** TAREFAS PROPOSTAS **
(A) Responda com base no trecho:
(i) Quantas Faculdades de Direito existiam ao tempo?
(ii) Como era o Mondego no Verão, nessa época?
(iii) Em Lisboa, onde trinavam as guitarras?
(B) Transcreva o trecho de "Após o 1º. ano, troca-a" até "uma década antes.".

** TRECHO FORNECIDO **

== == ==

Após o 1º. ano, troca-a pela Faculdade de Lisboa – (ao tempo só existiam as duas Faculdades de Direito) – que sempre era mais nova, pois tinha sido fundada uma década antes.
Mas os códigos são os mesmos; as sebentas são igualmente sebentas; e os professores eram oriundos da Faculdade que ele deixou.
Sem dúvida que o Tejo tinha muitíssimo mais água!!!
O Mondego, o “basófias”, nessa época, no Verão, era só areal, e, no Inverno, cheias de arrasar tudo.
E Lisboa tinha muitos mais eléctricos, muitas mais ruas, muitas mais casas, muitíssimas mais pessoas.
E se as guitarras, em Coimbra, trinavam na Sé Velha e dizia-se – eu nunca ouvi, nem os rouxinóis – no Choupal, em Lisboa era na Casa da Mariquinhas. Sempre seria mais agasalhado.
5
Uma década depois, lá vou eu fazer o mesmo percurso: doutrina, comunhões, Liceu Eça de Queirós, Liceu no Porto, Faculdade de Direito de Coimbra, onde me mantive.
Pisei as mesmas pedras das ruelas da Alta, que o camartelo poupara; franqueei as Portas Férrea e de Minerva, atravessei, sempre muito apressado, a Via Latina, entediei-me nas aulas, chalaceei nos gerais.

== == ==

** EXTRATO DOS DADOS **
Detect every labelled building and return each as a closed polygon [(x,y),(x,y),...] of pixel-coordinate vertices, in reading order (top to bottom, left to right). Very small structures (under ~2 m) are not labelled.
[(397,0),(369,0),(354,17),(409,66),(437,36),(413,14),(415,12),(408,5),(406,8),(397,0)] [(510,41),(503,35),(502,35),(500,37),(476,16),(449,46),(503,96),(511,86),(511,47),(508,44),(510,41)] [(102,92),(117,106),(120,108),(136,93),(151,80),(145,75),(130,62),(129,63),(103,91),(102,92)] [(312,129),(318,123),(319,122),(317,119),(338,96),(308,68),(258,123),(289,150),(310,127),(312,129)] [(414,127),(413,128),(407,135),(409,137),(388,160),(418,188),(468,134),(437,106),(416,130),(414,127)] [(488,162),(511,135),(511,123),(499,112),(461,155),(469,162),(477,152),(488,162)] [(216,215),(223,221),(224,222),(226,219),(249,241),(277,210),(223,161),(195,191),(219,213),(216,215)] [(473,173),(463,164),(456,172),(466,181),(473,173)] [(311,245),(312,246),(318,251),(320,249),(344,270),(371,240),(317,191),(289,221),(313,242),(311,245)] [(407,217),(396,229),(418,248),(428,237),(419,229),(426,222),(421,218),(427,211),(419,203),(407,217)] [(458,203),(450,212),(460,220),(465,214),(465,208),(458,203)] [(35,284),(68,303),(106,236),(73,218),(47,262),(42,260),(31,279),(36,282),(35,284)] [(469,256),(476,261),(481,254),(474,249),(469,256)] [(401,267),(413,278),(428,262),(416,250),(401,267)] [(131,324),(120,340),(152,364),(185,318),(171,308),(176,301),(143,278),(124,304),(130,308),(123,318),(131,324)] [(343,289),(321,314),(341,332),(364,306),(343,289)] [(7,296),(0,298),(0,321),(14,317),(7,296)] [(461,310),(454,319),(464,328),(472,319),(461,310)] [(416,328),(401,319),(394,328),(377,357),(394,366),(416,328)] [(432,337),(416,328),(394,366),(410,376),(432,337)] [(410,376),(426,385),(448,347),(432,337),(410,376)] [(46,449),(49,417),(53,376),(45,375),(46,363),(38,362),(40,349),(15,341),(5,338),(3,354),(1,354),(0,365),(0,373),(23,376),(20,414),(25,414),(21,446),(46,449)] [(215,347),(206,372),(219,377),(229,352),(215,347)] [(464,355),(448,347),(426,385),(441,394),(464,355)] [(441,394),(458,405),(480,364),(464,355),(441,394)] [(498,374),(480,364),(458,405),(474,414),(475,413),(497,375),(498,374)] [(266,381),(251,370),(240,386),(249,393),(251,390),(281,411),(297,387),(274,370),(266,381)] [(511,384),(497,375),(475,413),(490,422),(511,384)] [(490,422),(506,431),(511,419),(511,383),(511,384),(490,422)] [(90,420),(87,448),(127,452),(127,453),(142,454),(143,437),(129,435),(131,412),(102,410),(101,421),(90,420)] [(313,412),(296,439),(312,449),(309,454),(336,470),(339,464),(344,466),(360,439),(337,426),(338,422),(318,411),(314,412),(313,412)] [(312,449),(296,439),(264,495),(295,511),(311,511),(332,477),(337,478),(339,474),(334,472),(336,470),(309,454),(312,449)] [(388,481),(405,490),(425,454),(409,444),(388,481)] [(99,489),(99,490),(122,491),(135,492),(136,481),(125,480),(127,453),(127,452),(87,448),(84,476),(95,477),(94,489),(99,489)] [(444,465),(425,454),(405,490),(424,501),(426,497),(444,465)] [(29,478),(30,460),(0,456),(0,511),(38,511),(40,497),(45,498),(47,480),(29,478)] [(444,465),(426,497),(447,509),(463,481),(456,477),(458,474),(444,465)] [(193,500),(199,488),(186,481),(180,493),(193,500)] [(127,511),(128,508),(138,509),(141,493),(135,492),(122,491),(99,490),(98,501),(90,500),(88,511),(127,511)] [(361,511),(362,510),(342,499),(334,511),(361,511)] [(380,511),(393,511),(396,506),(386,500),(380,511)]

== == ==

** RESPOSTAS DOS PROBLEMAS **
(A)
(i) Só existiam duas.
(ii) Era só areal.
(iii) Na Casa da Mariquinhas.

(B)
Após o 1º. ano, troca-a pela Faculdade de Lisboa – (ao tempo só existiam as duas Faculdades de Direito) – que sempre era mais nova, pois tinha sido fundada uma década antes.